YOUR INSTRUCTIONS: What you return should be every line below, word for word, and none of the images.

MATERIAL FOR THIS TASK:
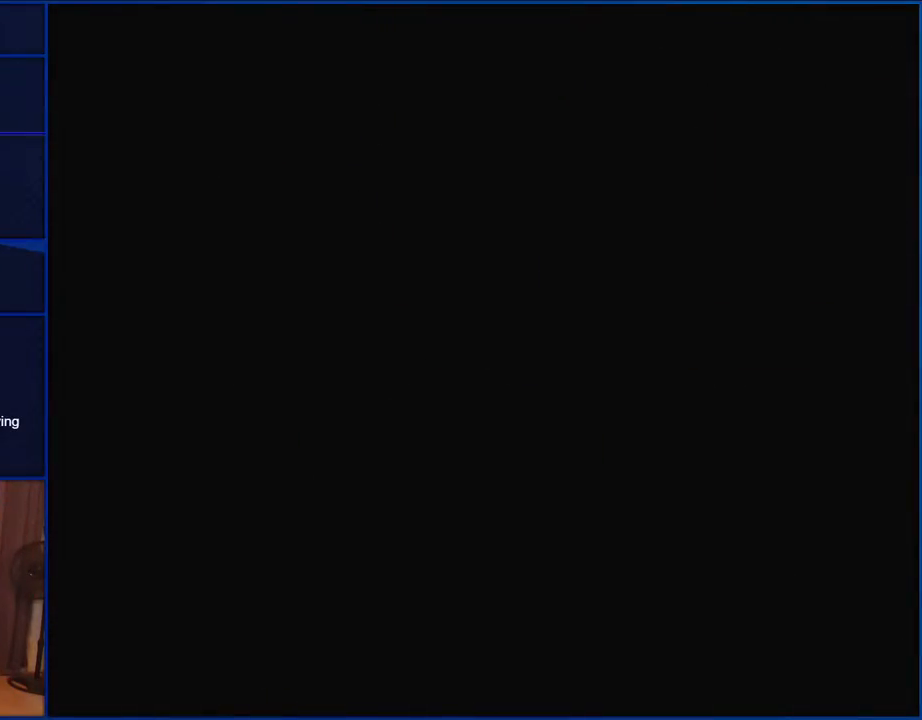
{"buttons": ["Y"], "events": []}
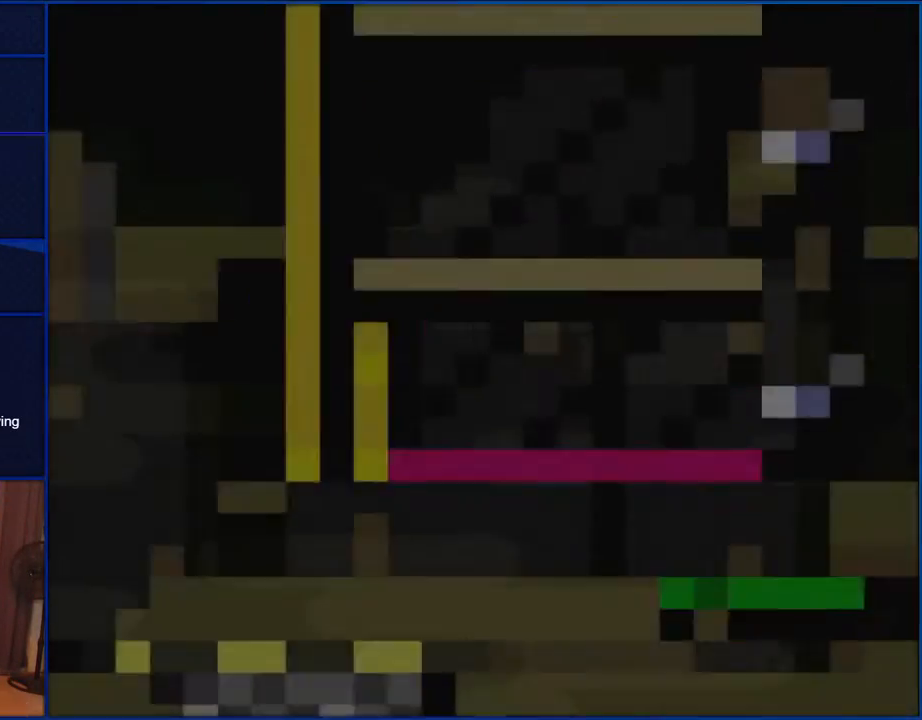
{"buttons": ["Y"], "events": []}
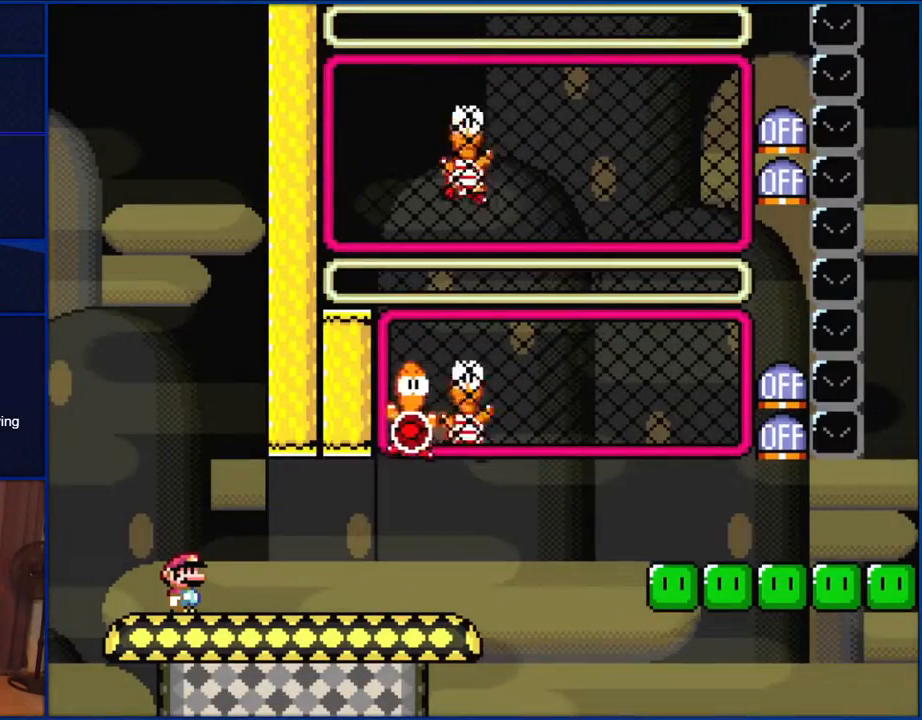
{"buttons": ["Y"], "events": []}
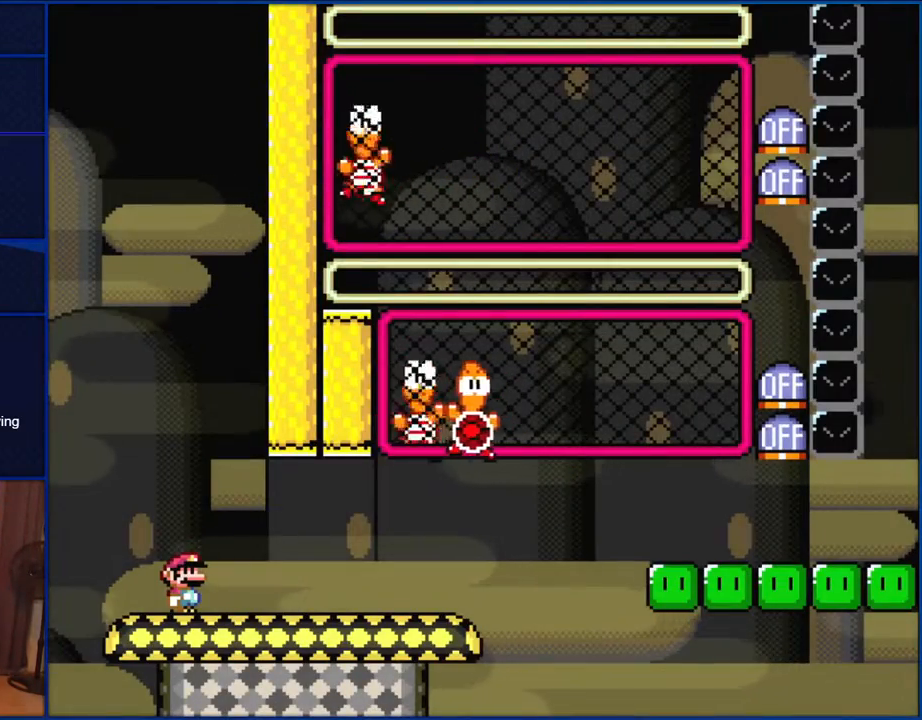
{"buttons": ["Y"], "events": []}
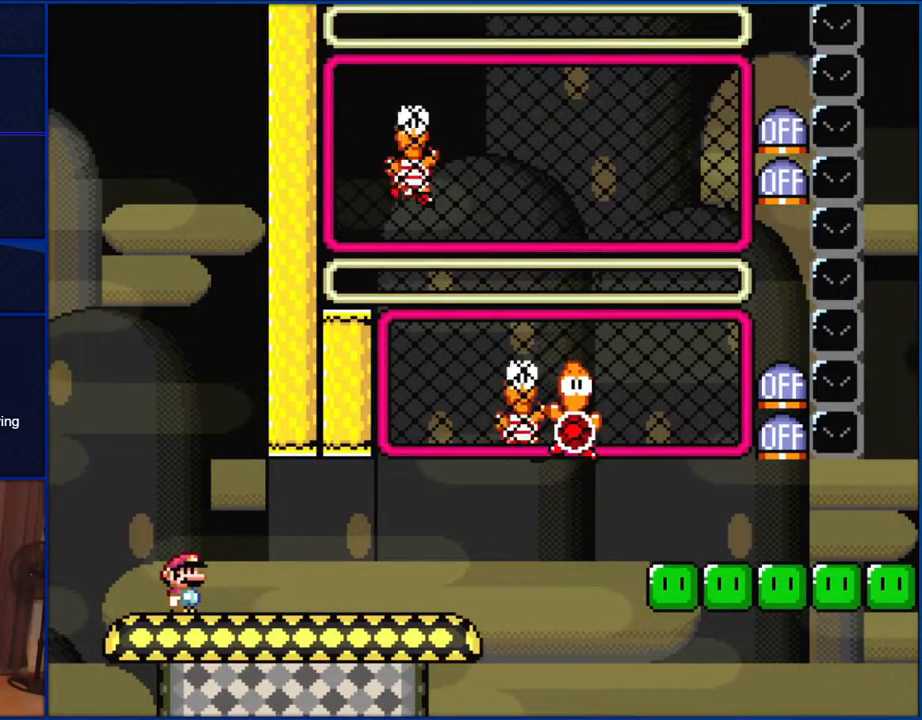
{"buttons": ["Y"], "events": []}
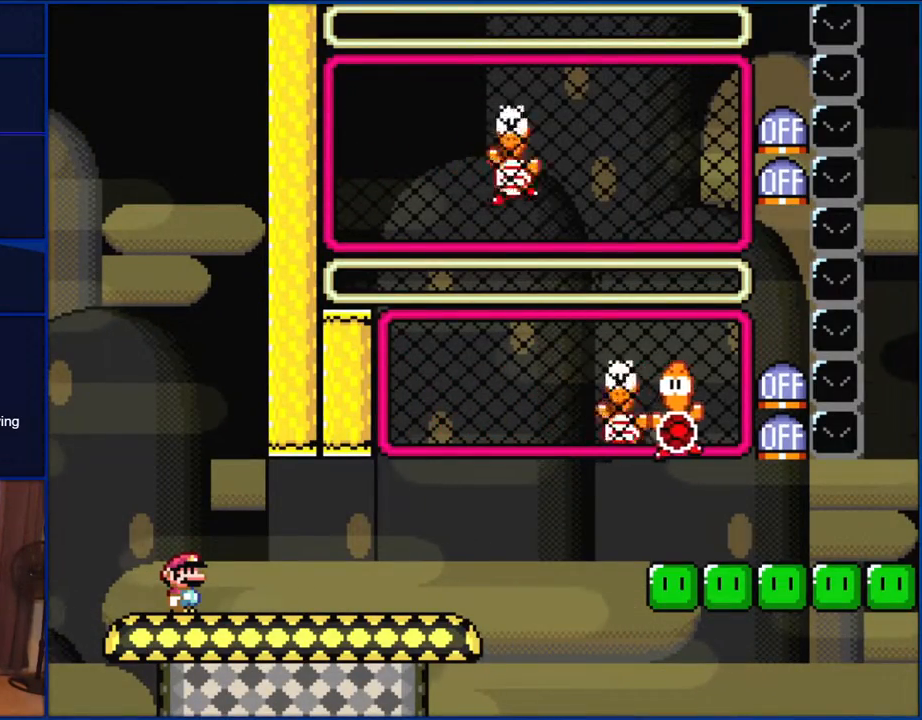
{"buttons": ["Y"], "events": []}
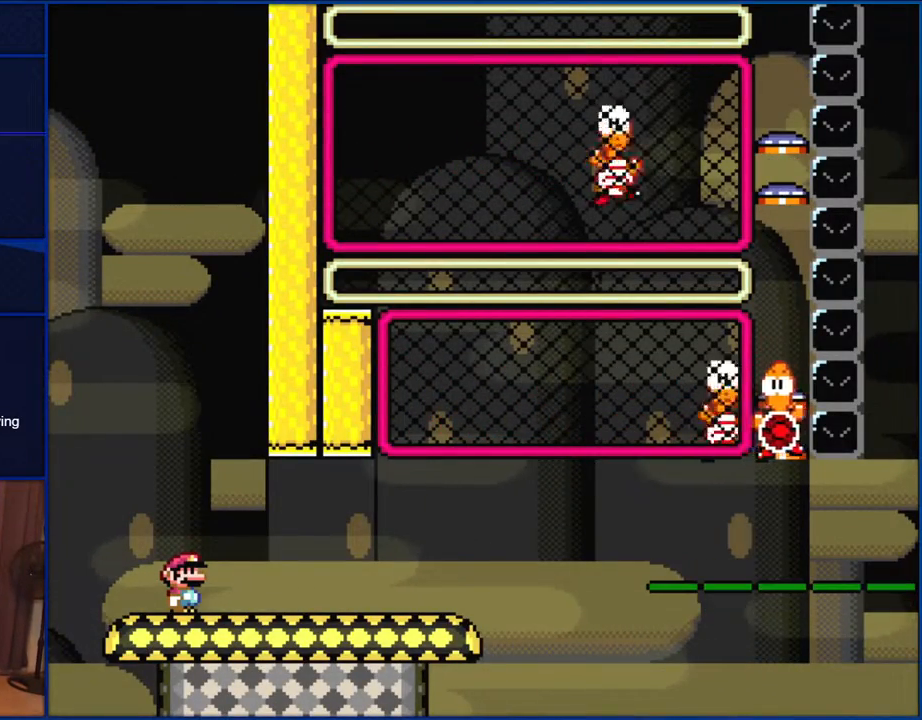
{"buttons": ["Y"], "events": []}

WRITTEN RESPONSE:
{"buttons": ["Y"], "events": []}
{"buttons": ["Y"], "events": []}
{"buttons": ["Y"], "events": []}
{"buttons": ["Y"], "events": []}
{"buttons": ["Y"], "events": []}
{"buttons": ["Y"], "events": []}
{"buttons": ["Y"], "events": []}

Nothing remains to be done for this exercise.